▸ **Exercise**: In the records below, copy the line that contains "vfov_deg: 71.6" and each line after it, word for word, through the last.

▸ **Stored items**:
-=-=-
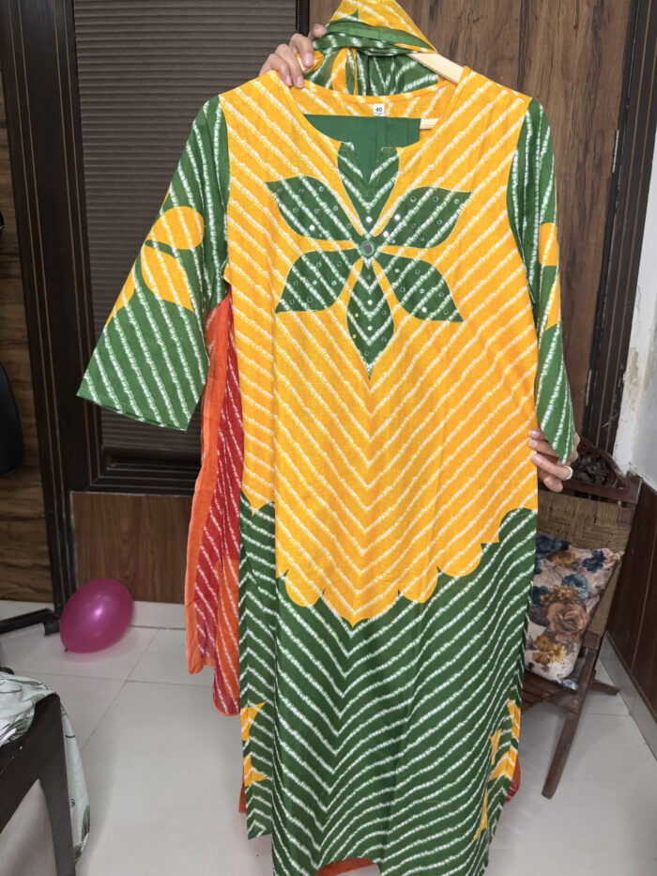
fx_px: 607
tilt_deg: -14.8
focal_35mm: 24
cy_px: 438
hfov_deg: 56.8
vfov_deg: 71.6
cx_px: 328
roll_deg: -1.4
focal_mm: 6.76
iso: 200
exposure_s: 1/100
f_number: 1.78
-=-=-
▸ **Exercise response**:
vfov_deg: 71.6
cx_px: 328
roll_deg: -1.4
focal_mm: 6.76
iso: 200
exposure_s: 1/100
f_number: 1.78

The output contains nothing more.